We generated hiPSC-CM using the recently described monolayer-based differentiation protocol.
hiPSC-CM expressed cardiac-specific markers, exhibited spontaneous electrical and contractile activities, and expressed distinct Na channels subtypes. Electrophysiological, pharmacological, and molecular characterizations revealed that, in addition to the main Na1.5 channel, the neuronal tetrodotoxin (TTX)-sensitive Na1.7 channel was also significantly expressed in hiPSC-CM. Most of the Na currents were resistant to TTX block. Therapeutic concentrations of lidocaine, a class I antiarrhythmic drug, also inhibited Na currents in a use-dependent manner. Na1.5 and Na1.7 expression and maturation patterns of hiPSC-CM and native human cardiac tissues appeared to be similar. The 4 Naβ regulatory subunits were expressed in hiPSC-CM, with β3 being the preponderant subtype.
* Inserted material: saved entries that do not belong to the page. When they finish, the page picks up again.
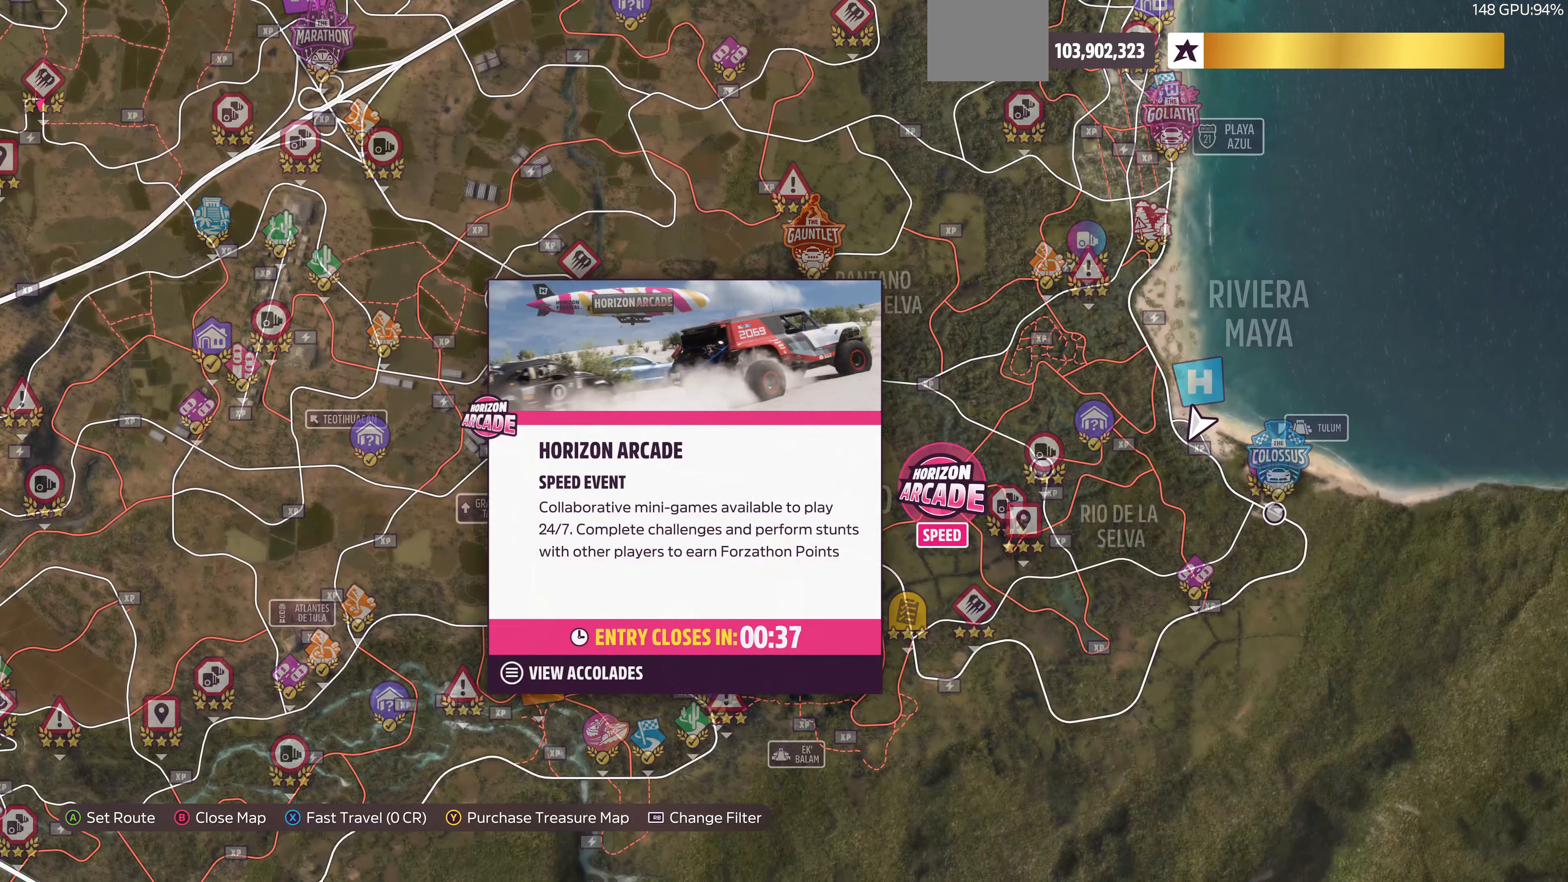
{"buttons": [], "left_stick": "center", "right_stick": "center", "events": []}
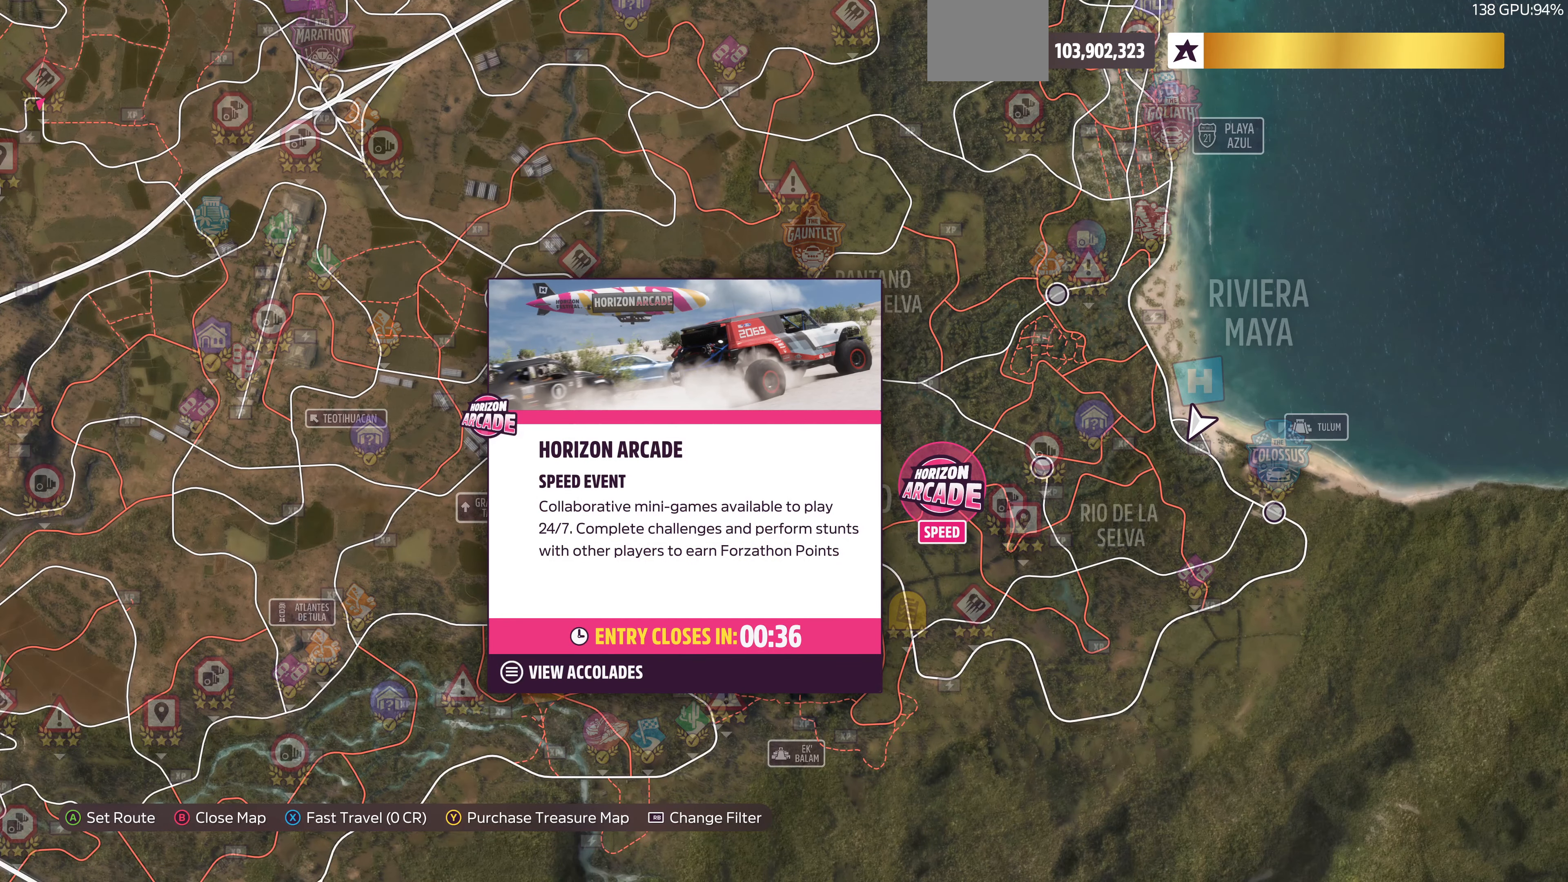
{"buttons": [], "left_stick": "center", "right_stick": "center", "events": []}
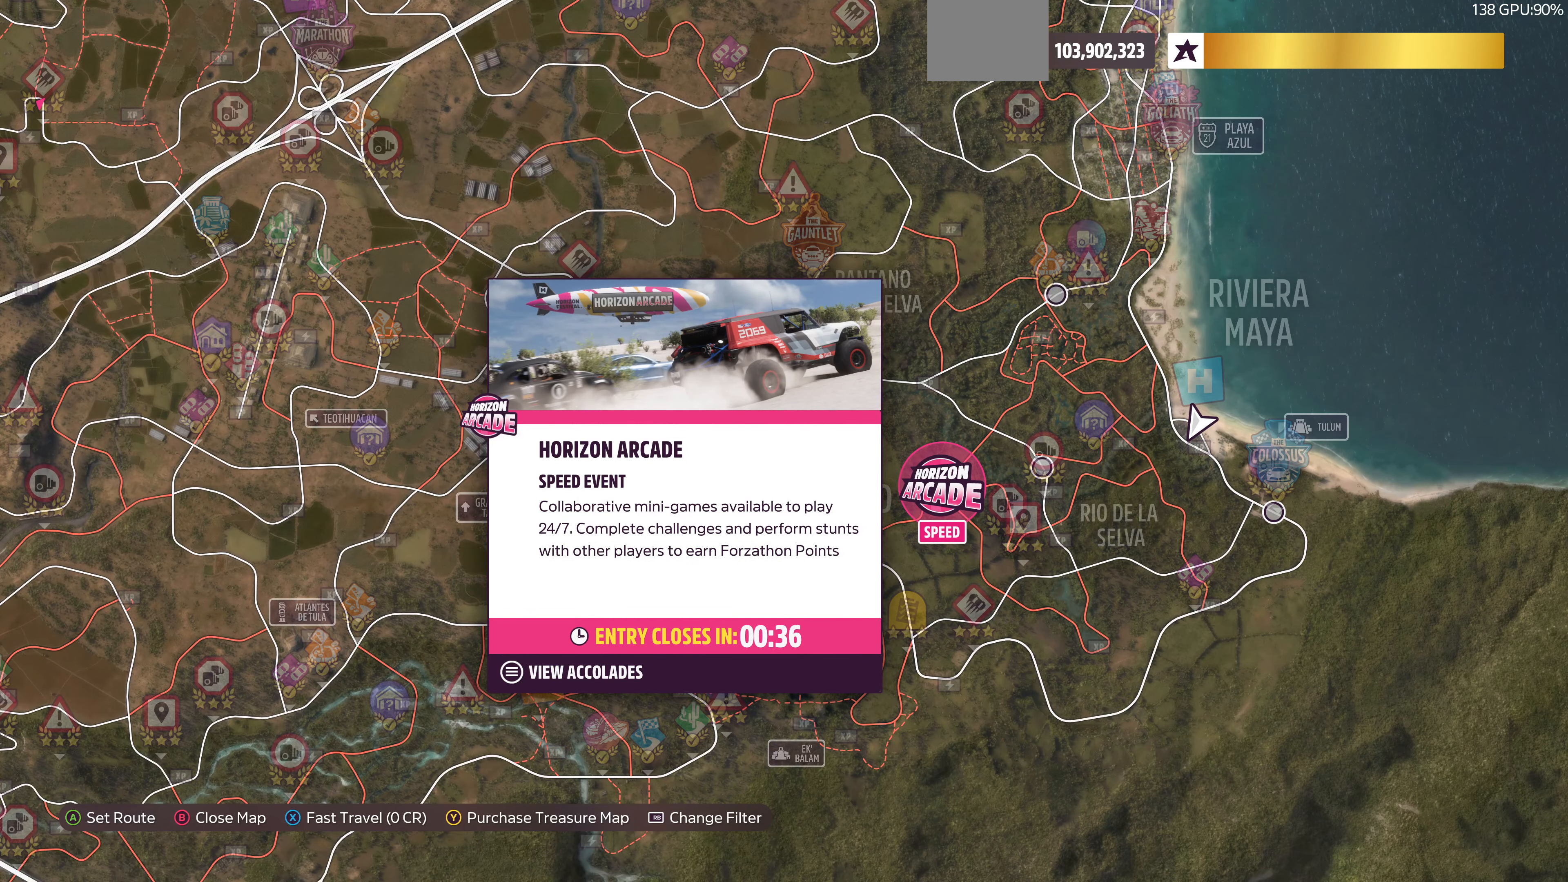
{"buttons": [], "left_stick": "center", "right_stick": "center", "events": []}
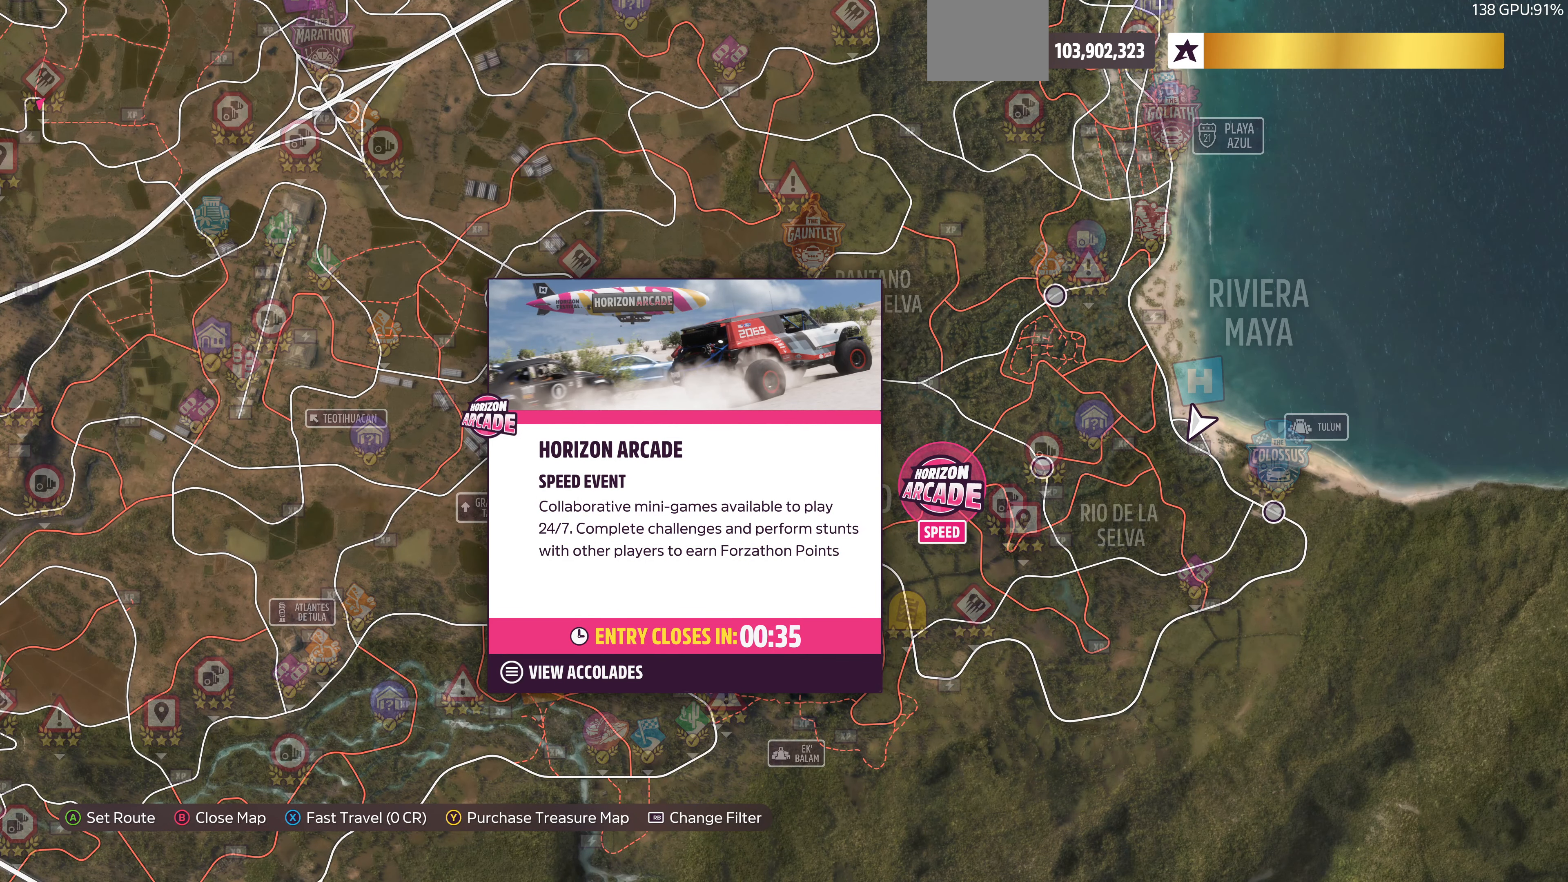
{"buttons": [], "left_stick": "center", "right_stick": "center", "events": []}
The findings indicated that hiPSC-CM robustly express Na1.5 channels, which exhibited molecular and pharmacological properties similar to those in native cardiac tissues. Interestingly, neuronal Na1.7 channels were also expressed in hiPSC-CM and are likely to be responsible for the TTX-sensitive Na current.
将患者特异性人诱导多能干细胞分化为心肌细胞(hiPSC-CM)的能力为心血管研究提供了新的视角。许多主要报道电流-电压曲线的研究使用hiPSC-CM来模拟电压门控钠通道(Na)功能障碍。然而,hiPSC-CM中钠通道的表达模式以及精确的生物物理和药理学特性仍不清楚。我们的目的是研究hiPSC-CM中钠通道的特性,并评估这种新型细胞模型的适用性。
我们使用最近描述的基于单层的分化方案生成hiPSC-CM。
hiPSC-CM表达心脏特异性标志物,表现出自发性电活动和收缩活动,并表达不同的钠通道亚型。电生理、药理学和分子特征表明,除了主要的Na1.5通道外,神经元河豚毒素(TTX)敏感的Na1.7通道在hiPSC-CM中也有显著表达。大多数钠电流对TTX阻断具有抗性。I类抗心律失常药物利多卡因的治疗浓度也以使用依赖性方式抑制钠电流。hiPSC-CM和天然人类心脏组织中Na1.5和Na1.7的表达及成熟模式似乎相似。4种Naβ调节亚基在hiPSC-CM中表达,其中β3是主要亚型。
研究结果表明,hiPSC-CM强烈表达Na1.5通道,其分子和药理学特性与天然心脏组织中的相似。有趣的是,神经元Na1.7通道也在hiPSC-CM中表达,可能是TTX敏感钠电流的原因。